Bioinformatics analysis of gene expression network regulation in osteogenic differentiation of human bone marrow mesenchymal stem cells RunningTitle: Bioinformatics analysis of osteogenic differentiation

Abstract

Abstract Background: Among mesenchymal stem cells (MSCs), bone marrow mesenchymal stem cells (BMSCs) are considered the gold standard treatment for bone tissue regeneration. BMSCs have become an important cell source in bone and cartilage tissue engineering and regenerative medicine. However, the mechanism of osteogenic differentiation of human bone marrow mesenchymal stem cells (hBMSCs) remains incompletely understood. In this study, we aimed to analyze the function of key gene in osteogenic differentiation of hBMSCs. Methods: From the Gene Expression Omnibus (GEO) database, we downloaded three microarray data sets: GSE12266, GSE18043 and GSE80614. Differentially expressed genes (DEGs) were screened using the ‘limma’ package, and enrichment analysis was performed. Protein–protein interaction network analysis and visualization analysis were performed in the String website and in Cytoscape software. We construct core gene regulatory network, and a reactome-based Gene Set Enrichment Analysis (GSEA) was performed on the differential genes. Experimental verification of target gene expression, osteogenic differentiation and the related markers was assessed by alkaline phosphatase (ALP) activity detection, calcium content detection, alizarin red (ARS) staining and RT-qPCR, respectively. Results: A total of 11,077 DEGs were identified, including 5296 upregulated genes and 5781 downregulated genes.

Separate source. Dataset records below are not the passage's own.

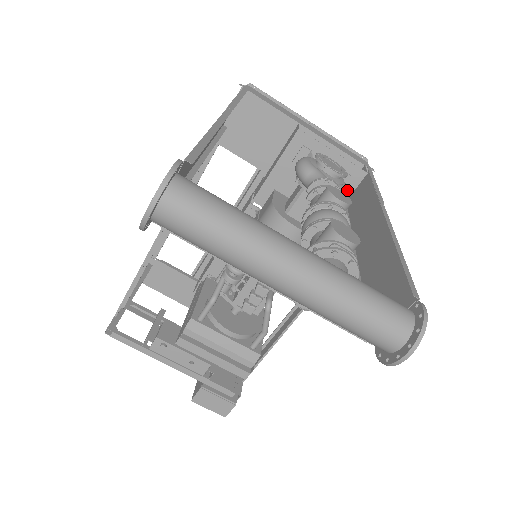
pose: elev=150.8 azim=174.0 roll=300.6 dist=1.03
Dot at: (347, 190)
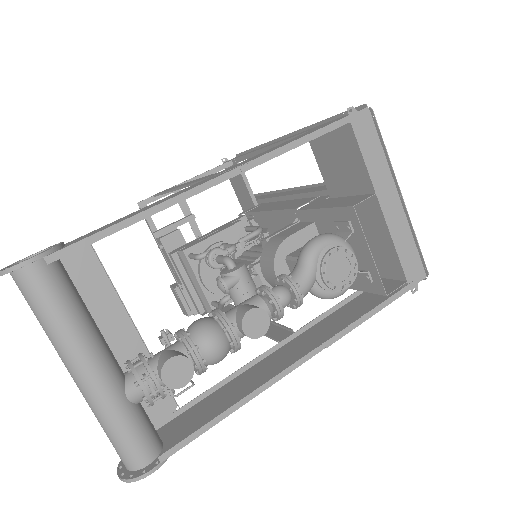
Dot at: (365, 286)
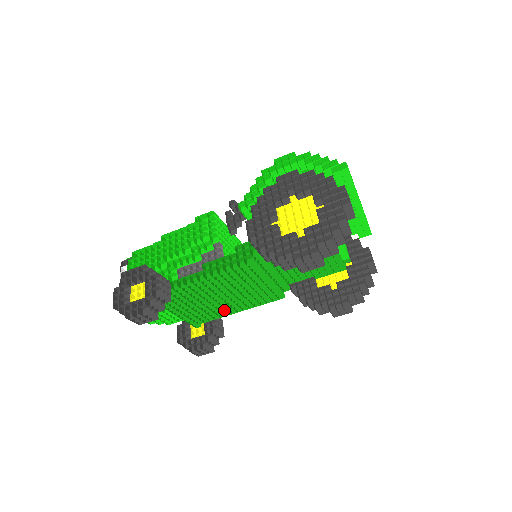
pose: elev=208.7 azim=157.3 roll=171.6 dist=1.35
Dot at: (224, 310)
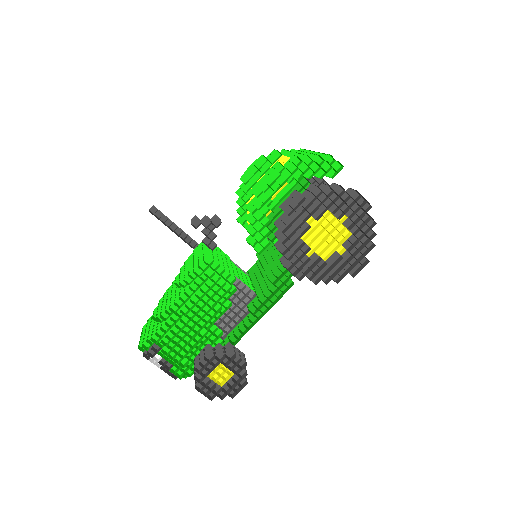
Dot at: occluded
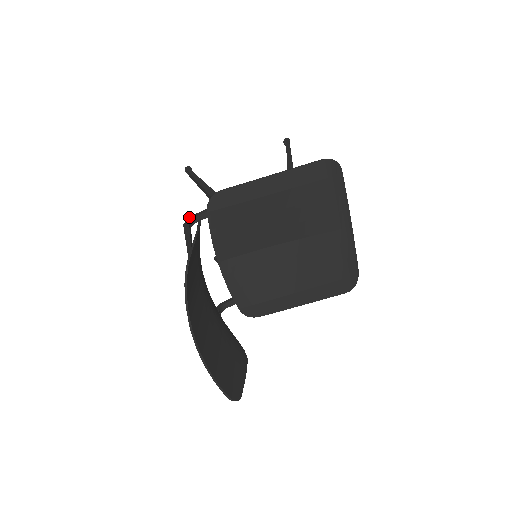
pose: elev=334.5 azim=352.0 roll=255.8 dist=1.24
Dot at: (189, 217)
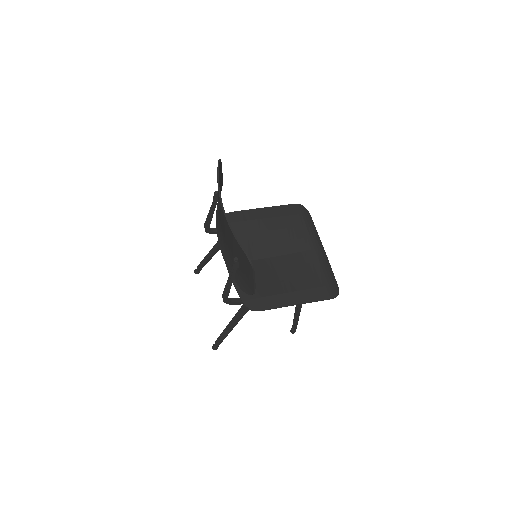
Dot at: occluded
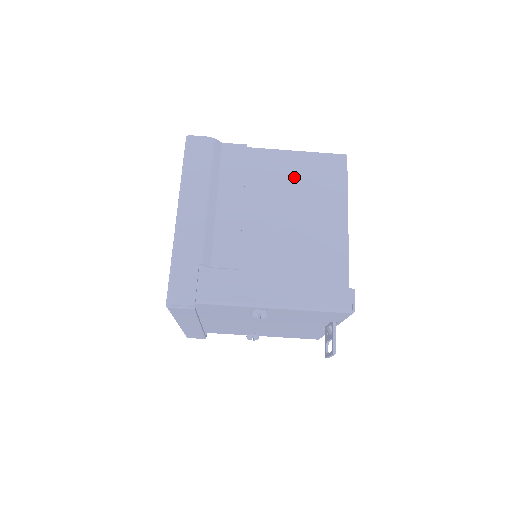
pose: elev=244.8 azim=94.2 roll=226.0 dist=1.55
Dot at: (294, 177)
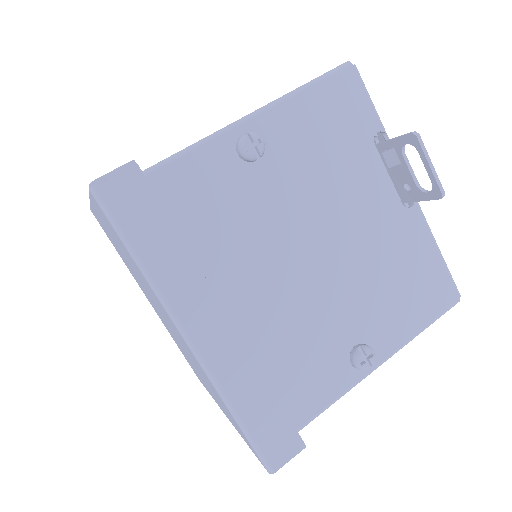
Dot at: occluded
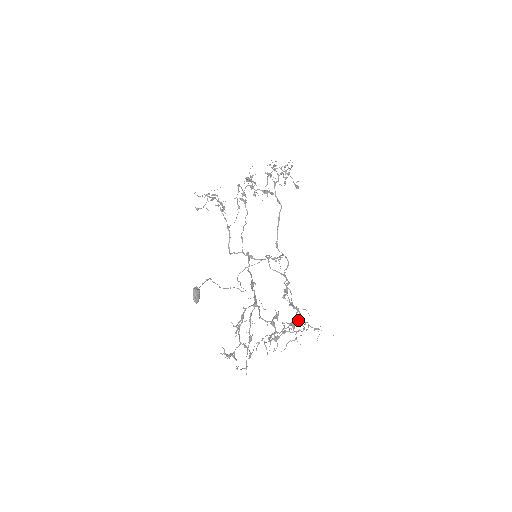
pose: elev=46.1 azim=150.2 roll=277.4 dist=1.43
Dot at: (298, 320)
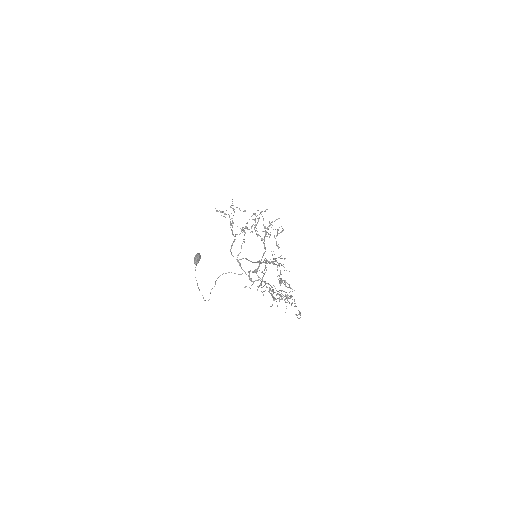
Dot at: (291, 297)
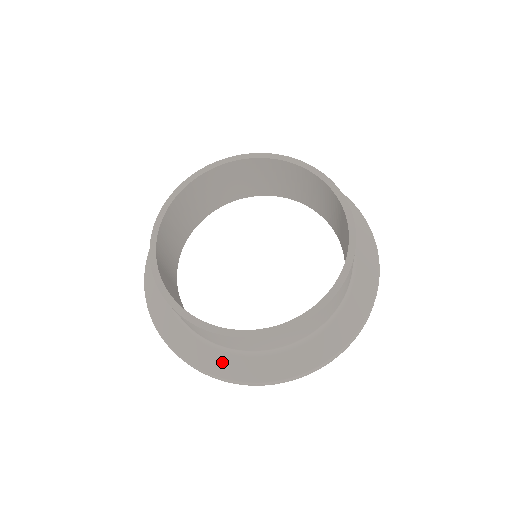
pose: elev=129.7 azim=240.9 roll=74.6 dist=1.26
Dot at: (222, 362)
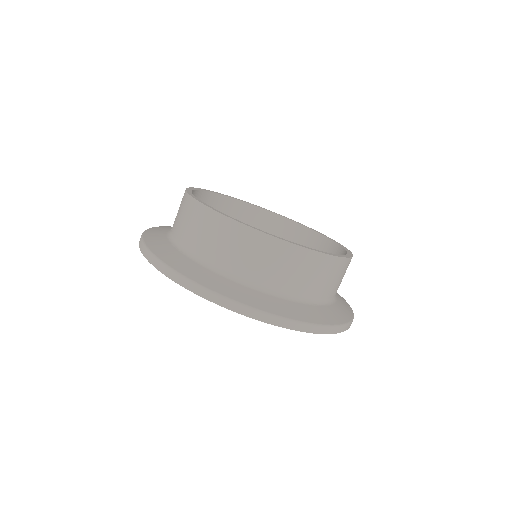
Dot at: (164, 247)
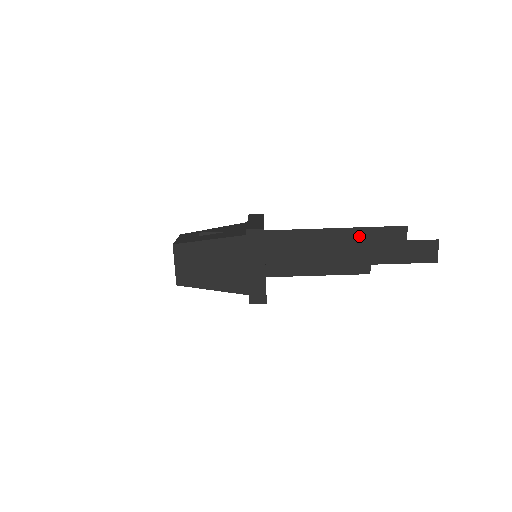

Functional enrichment pathways of the identified DEGs are related to cell cycle, nuclear division, apoptosis, organelle fission, chromosomal region, centromeric region, ATPase activity, tubulin binding, microtubule blinding, shear stress, TNF signaling, etc. Further functional and correlation analyses of four core genes BRCA1, BIRC5, GMNN and TSC22D3, as well as the followed verification experiments including qPCR, ARS and ALP staining all showed that TSC22D3 and BIRC5 were significantly related to the osteogenic differentiation of hBMSCs. Conclusions：This study provides a novel insight into the biological process of osteogenic differentiation of hBMSCs, and identifies novel genes for osteogenic differentiation of MSCs. Meanwhile, the findings in this study also provide potential therapeutic targets for bone tissue engineering.